I have often wondered why America is more right-wing than some other wealthy nations. In particular, among the original G7 nations, Canada, France and Germany have all operated decisively to America's left over the past three decades. America's ideological status compared to Italy, Japan, and the United Kingdom is much more debatable.
The question is only relevant as a recent historic development, too. Until Nixon took office, it is possible that America was the most consistently progressive nation on Earth for its entire history. Sure, we were far from perfect, but we were less imperialist than European nations, we were a republic far earlier, we were a relative haven of religious freedom, our social safety net was comparable or superior to just about all other wealthy nations, we were moving toward universal suffrage quite quickly, the death penalty was illegal, we were at the forefront of the early environmental movement, we founded the U.N., and we were, by far, the number one destination of people around the world who were seeking freedom and opportunity.
What happened over the last forty years? In most of the categories I listed above, we have now fallen behind other nations. How did our rate of progressive development slow to a relative crawl compared to many other wealthy nations? I can think of three reasons, one of which can be done away with, possibly permanently, if Obama wins the Presidential campaign. I explain in the extended entry.
The Cold War. Our heavy engagement in the Cold War opened the floodgates in the federal government to the military industrial complex and also created paranoia about left-wing politics in the United States. Our excessive military spending is acting as a long-term drag on social investment projects, and it began because we decided to engage the Cold War so intensely. Whether or not that was a good idea is debatable, but I don't think the effects of that engagement can be debated. In the span of only a couple of decades, we shifted from being an isolationist nation with virtually no military spending to a nation that allied itself with right-wing totalitarians around the globe and which dumped 6-8% of our GDP into military spending even during peace time. It pulled us to the right, big time. This won't really change much under an Obama administration.
Intense Religious Belief. Compared to other wealthy nations, America is a vastly more religious nation. This is at least partly due to our lack of a state religion, as the direct attachment of religion to states in most western European nations probably helped to discredit all religions in those countries. Religion was often a propagandistic, officially oppressive force in those states in a way it just wasn't in America. In fact, many of the progressive reforms in the United States, from abolition, to suffrage, to civil rights and the anti-war movement, came from religious organizations. However, overall, the greater connection to religion, especially the better organizing of conservative religious organizations of late, has been a socially conservative force in this country.
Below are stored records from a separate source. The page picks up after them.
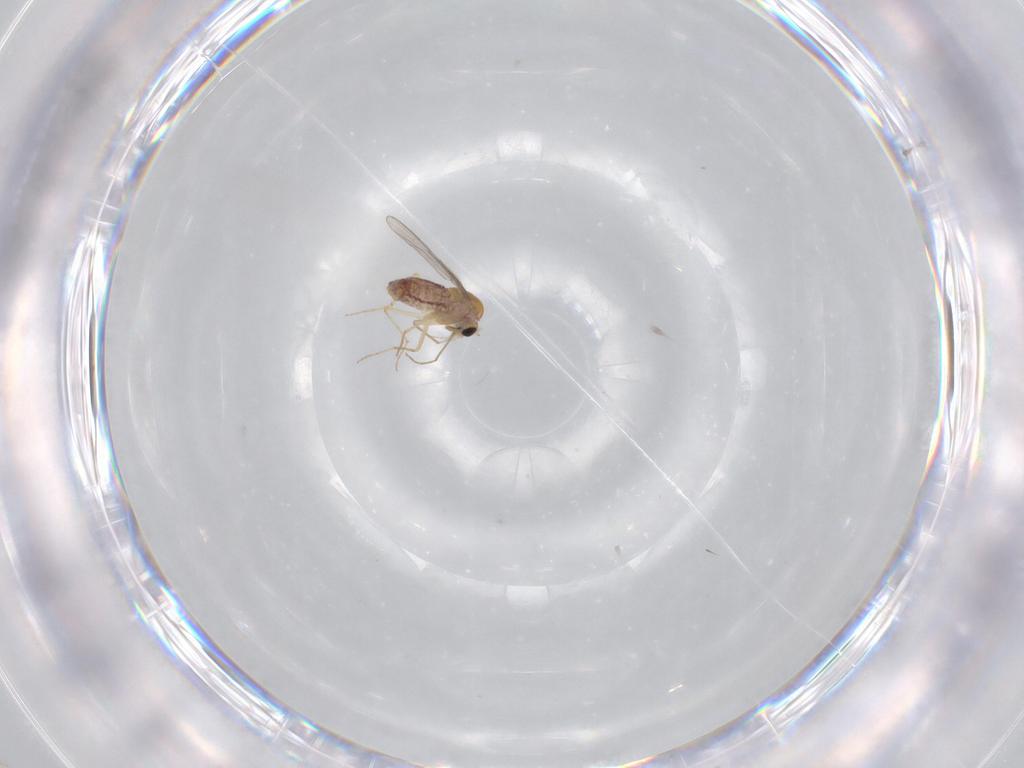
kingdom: Animalia
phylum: Arthropoda
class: Insecta
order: Diptera
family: Chironomidae
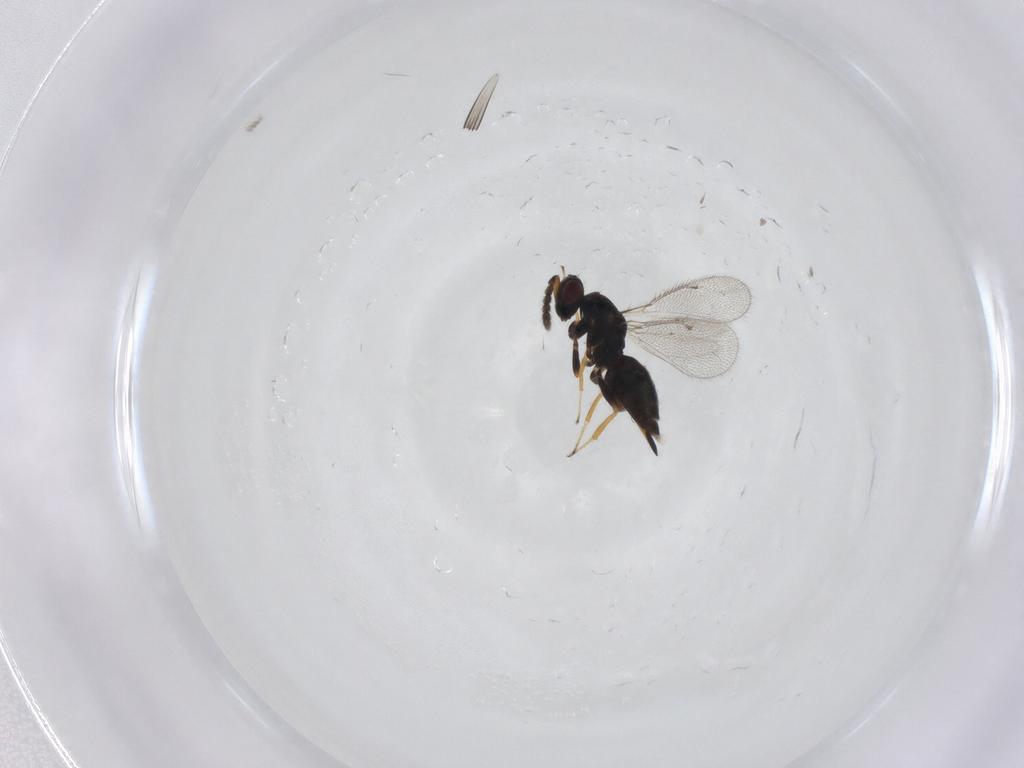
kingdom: Animalia
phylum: Arthropoda
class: Insecta
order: Hymenoptera
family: Eulophidae
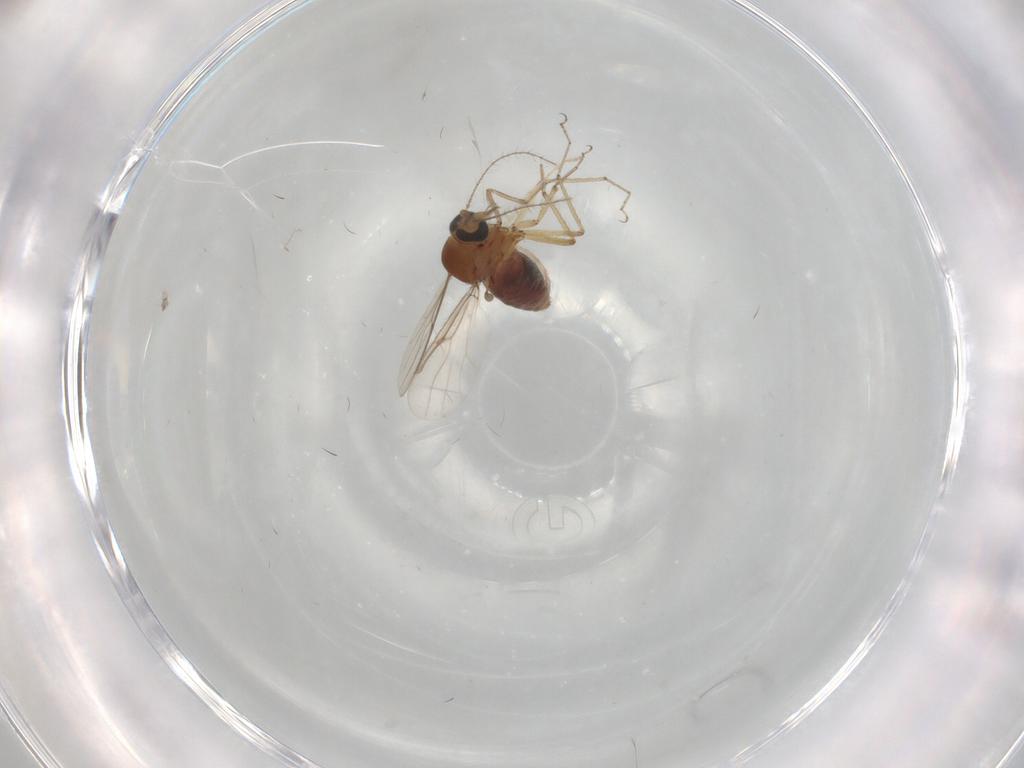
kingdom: Animalia
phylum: Arthropoda
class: Insecta
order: Diptera
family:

Our Apartheid State. This is the big one, and perhaps a more important cause than the previous two combined. The truth is that while America was the most consistently progressive country in the world from the 1790's through most of the 1960's, we were also an apartheid state in respect to our largest minority, African-Americans. Our greater income inequality, our lack of effective opposition to rising corporatism, our relatively smaller union movement, our lack of universal health care, our suburban car culture, the one-third of our public schools that perform very poorly--all of these are directly connected to our apartheid legacy. What's more, the movement to end the apartheid state caused a huge backlash against other aspects of the progressive agenda from many white working class quarters. The net effect was to create a conservative plurality in America that has largely governed, and retarded our progress, for the past forty years. Certainly, gains were made, but not nearly as many as in other wealthy nations.
This morning, as I saw John McCain pull even, or possibly slightly ahead, of Barack Obama in the presidential campaign, I was thinking about these three causes. It occurred to me that by electing Obama, we could strike a major blow against the third cause by defeating the conservative backlash coalition and ending electoral reliance on socially conservative whites. This wasn't a new thought, as I wrote about this a couple of weeks ago in The Nation and for much longer than that online, but it did occur to me that striking this major blow against right-wing America was going to be far more difficult than I had previously appreciated. This election will turn on identity, and progressives haven't won an election like that in at least 44 years. If we pull it off, it means that the third major cause of America's right-wing slide will have been defeated, but clearly it isn't going to come easy.